_Extrait de page_

**********

A - Report des déficits des sociétés soumises à l'IS (deuxième et quatrième lois de finances rectificatives pour 2011)

Avant la deuxième loi de finances rectificative pour 2011, les déficits étaient reportables en avant et en arrière (méthode du carry-back), pour un montant qui ne connaissait pas de limite. Le report en avant était aussi illimité dans le temps, le carry-back étant limité aux trois exercices précédant celui au cours duquel le déficit était né.

La deuxième loi de finances rectificative pour 2011 a institué des limites de montant, et a raccourci la limitation dans le temps du carry-back, qui passe de trois exercices à un seulement (CGI, art. 220 quinquies N° Lexbase : L5701IRL). Le carry-back est limité à un montant égal à un million d'euros. L'imputation en avant est elle aussi limitée, mais moins strictement, puisque son montant ne peut dépasser un million d'euros, augmenté de 60 % du bénéfice imposable de la société qui dépasse un million d'euros (CGI, art. 209 N° Lexbase : L5710IRW). La formule est donc la suivante : 1 000 000 + 60 % (bénéfice de l'exercice -1 000 000) .

**********

_Données extraites_
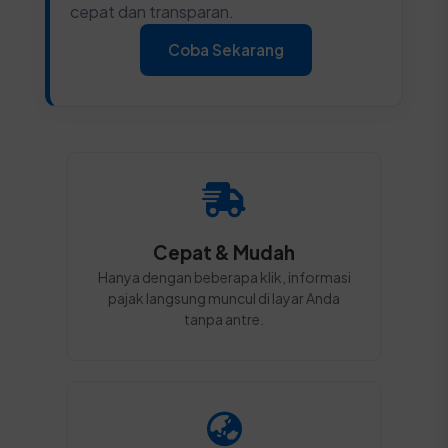
cepat dan transparan.
Coba Sekarang
Cepat & Mudah
Hanya dengan beberapa klik, informasi
pajak langsung muncul di layar Anda
tanpa antre.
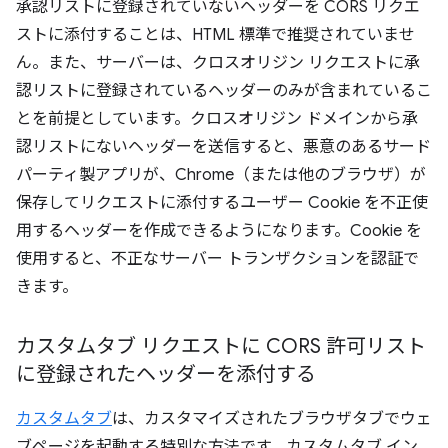
承認リストに登録されていないヘッダーを CORS リクエ
ストに添付することは、HTML 標準で推奨されていませ
ん。また、サーバーは、クロスオリジン リクエストに承
認リストに登録されているヘッダーのみが含まれているこ
とを前提としています。クロスオリジン ドメインから承
認リストにないヘッダーを送信すると、悪意のあるサード
パーティ製アプリが、Chrome（または他のブラウザ）が
保存してリクエストに添付するユーザー Cookie を不正使
用するヘッダーを作成できるようになります。Cookie を
使用すると、不正なサーバー トランザクションを認証で
きます。
カスタムタブ リクエストに CORS 許可リスト
に登録されたヘッダーを添付する
カスタムタブ
は、カスタマイズされたブラウザタブでウェ
ブページを起動する特別な方法です。カスタムタブ イン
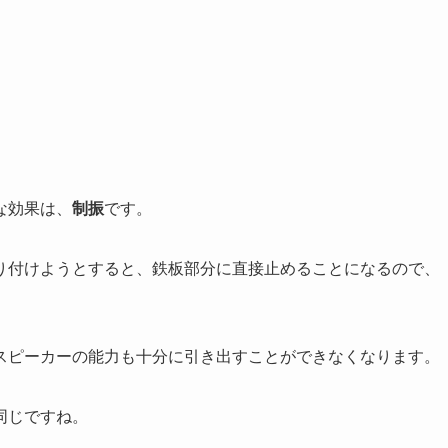
な効果は、
制振
です。
り付けようとすると、鉄板部分に直接止めることになるので、
スピーカーの能力も十分に引き出すことができなくなります。
同じですね。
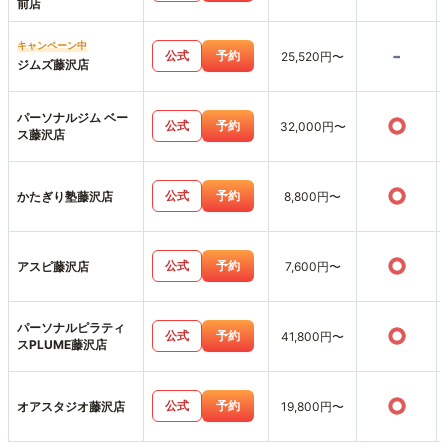
前店
キャンペーン中
-
公式
予約
25,520円〜
ジムズ藤沢店
パーソナルジム ベー
○
公式
予約
32,000円〜
ス藤沢店
○
公式
予約
かたぎり塾藤沢店
8,800円〜
○
公式
予約
アスピ藤沢店
7,600円〜
パーソナルピラティ
○
公式
予約
41,800円〜
スPLUME藤沢店
○
公式
予約
オアスタジオ藤沢店
19,800円〜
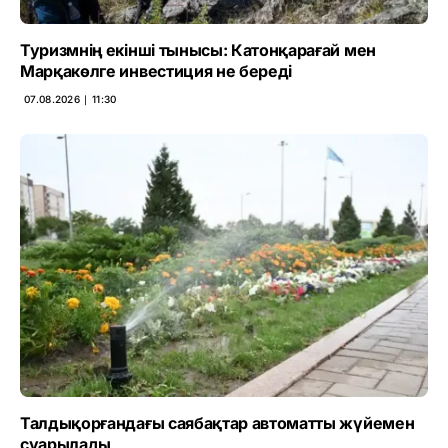
Туризмнің екінші тынысы: Катонқарағай мен
Марқакөлге инвестиция не береді
07.08.2026 ∣ 11:30
Талдықорғандағы саябақтар автоматты жүйемен
суарылады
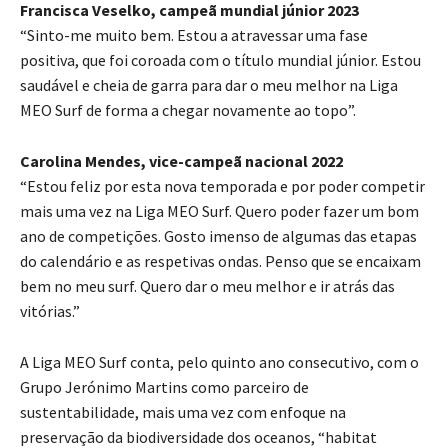
Francisca Veselko, campeã mundial júnior 2023
“Sinto-me muito bem. Estou a atravessar uma fase
positiva, que foi coroada com o título mundial júnior. Estou
saudável e cheia de garra para dar o meu melhor na Liga
MEO Surf de forma a chegar novamente ao topo”.
Carolina Mendes, vice-campeã nacional 2022
“Estou feliz por esta nova temporada e por poder competir
mais uma vez na Liga MEO Surf. Quero poder fazer um bom
ano de competições. Gosto imenso de algumas das etapas
do calendário e as respetivas ondas. Penso que se encaixam
bem no meu surf. Quero dar o meu melhor e ir atrás das
vitórias.”
A Liga MEO Surf conta, pelo quinto ano consecutivo, com o
Grupo Jerónimo Martins como parceiro de
sustentabilidade, mais uma vez com enfoque na
preservação da biodiversidade dos oceanos, “habitat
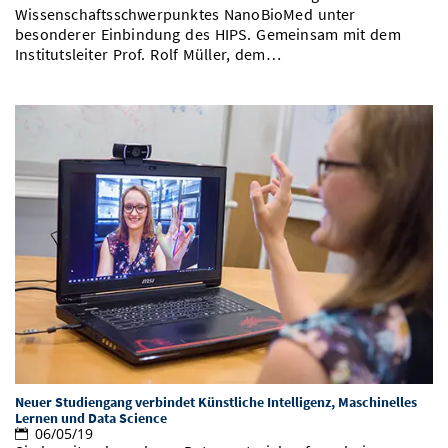
Wissenschaftsschwerpunktes NanoBioMed unter
besonderer Einbindung des HIPS. Gemeinsam mit dem
Institutsleiter Prof. Rolf Müller, dem…
Neuer Studiengang verbindet Künstliche Intelligenz, Maschinelles
Lernen und Data Science
06/05/19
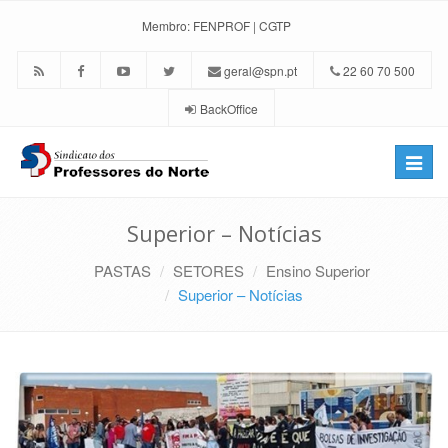
Membro:
FENPROF
|
CGTP
geral@spn.pt
22 60 70 500
BackOffice
Toggle
naviga
Superior – Notícias
PASTAS
SETORES
Ensino Superior
Superior – Notícias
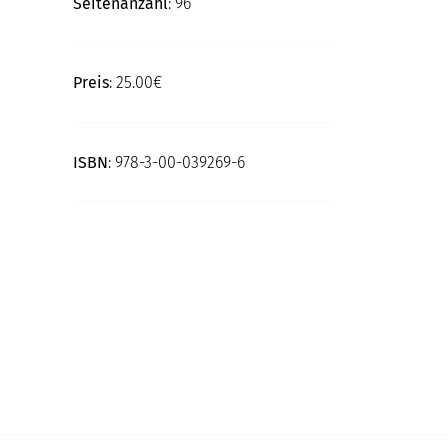
Seitenanzahl
: 96
Preis
: 25.00€
ISBN
: 978-3-00-039269-6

**********

_Consigne_
D'après l'extrait sur le report des déficits, à combien d'exercices la deuxième loi de finances rectificative pour 2011 limite-t-elle le carry-back ? Ces données proviennent d'une autre source que l'extrait.

_Réponse rédigée_
À un seul exercice, contre trois auparavant.